[Text provided]

Wow, what an incredible answer right off the bat. You had that. I agree with a few of them. I mean, once you’re done being an astronaut, or maybe at the same time, you should consider coaching.

Yeah, definitely, definitely. Maybe you could have that be part of your Ignited Thinkers Academy? I love it. I love it. Well, Gitika It’s been a real pleasure interviewing you here today. And I just realized, I never actually asked you the first question that I always ask our interviewers, interviewees, which is, you know, what do you think about the glass ceiling? You know, as a young woman who’s 17? You know, do you see the glass ceiling? Do you see it? Do you think it still exists?

[/Text provided]

→ **Your instructions**
Restate the interview excerpt from "Wow, what an" up to and including "should consider coaching.", switching "astronaut" to "engineer". The data that comes next was taken from a separate source.

[Source material]

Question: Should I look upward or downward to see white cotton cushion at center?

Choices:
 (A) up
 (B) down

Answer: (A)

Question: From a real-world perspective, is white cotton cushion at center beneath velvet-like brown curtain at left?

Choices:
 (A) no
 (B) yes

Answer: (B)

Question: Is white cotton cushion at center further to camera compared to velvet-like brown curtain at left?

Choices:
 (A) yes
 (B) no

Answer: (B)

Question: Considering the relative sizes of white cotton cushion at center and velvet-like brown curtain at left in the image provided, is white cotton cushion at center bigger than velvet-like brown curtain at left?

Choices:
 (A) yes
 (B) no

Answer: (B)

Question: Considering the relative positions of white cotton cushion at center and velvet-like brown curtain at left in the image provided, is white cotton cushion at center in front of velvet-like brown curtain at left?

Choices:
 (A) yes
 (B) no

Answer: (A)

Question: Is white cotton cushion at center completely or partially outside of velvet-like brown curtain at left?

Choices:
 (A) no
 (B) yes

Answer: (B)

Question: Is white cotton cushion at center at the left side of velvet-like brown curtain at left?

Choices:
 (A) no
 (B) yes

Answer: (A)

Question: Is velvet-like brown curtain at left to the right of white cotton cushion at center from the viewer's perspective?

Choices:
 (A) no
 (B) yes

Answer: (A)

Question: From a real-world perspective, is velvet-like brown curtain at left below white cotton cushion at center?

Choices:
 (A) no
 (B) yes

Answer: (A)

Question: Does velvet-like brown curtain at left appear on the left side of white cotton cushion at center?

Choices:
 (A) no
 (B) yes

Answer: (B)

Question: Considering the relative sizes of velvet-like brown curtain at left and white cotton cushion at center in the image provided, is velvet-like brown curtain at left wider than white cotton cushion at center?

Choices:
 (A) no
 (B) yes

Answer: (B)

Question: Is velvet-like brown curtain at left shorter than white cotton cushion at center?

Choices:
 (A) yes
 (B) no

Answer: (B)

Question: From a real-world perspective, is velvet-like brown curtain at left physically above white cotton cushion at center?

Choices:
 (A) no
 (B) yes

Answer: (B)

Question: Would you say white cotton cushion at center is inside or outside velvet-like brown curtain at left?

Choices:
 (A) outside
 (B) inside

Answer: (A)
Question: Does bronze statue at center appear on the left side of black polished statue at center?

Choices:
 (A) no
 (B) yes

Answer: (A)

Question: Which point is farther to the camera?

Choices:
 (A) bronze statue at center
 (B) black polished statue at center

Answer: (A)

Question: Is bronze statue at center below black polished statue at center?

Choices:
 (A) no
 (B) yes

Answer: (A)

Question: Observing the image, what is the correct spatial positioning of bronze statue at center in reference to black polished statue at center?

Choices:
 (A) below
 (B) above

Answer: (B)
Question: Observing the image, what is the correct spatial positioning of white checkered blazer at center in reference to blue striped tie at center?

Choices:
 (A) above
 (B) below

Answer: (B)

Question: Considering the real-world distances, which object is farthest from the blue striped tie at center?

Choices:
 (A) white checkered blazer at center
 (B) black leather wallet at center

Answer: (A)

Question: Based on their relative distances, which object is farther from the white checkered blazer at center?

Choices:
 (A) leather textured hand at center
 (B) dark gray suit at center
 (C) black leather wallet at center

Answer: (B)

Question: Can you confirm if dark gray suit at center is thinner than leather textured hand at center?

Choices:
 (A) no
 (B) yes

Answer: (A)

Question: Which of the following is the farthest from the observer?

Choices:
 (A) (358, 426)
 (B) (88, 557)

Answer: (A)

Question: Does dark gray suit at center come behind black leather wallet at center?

[/Source material]

→ **Task solution**
Wow, what an incredible answer right off the bat. You had that. I agree with a few of them. I mean, once you’re done being an engineer, or maybe at the same time, you should consider coaching.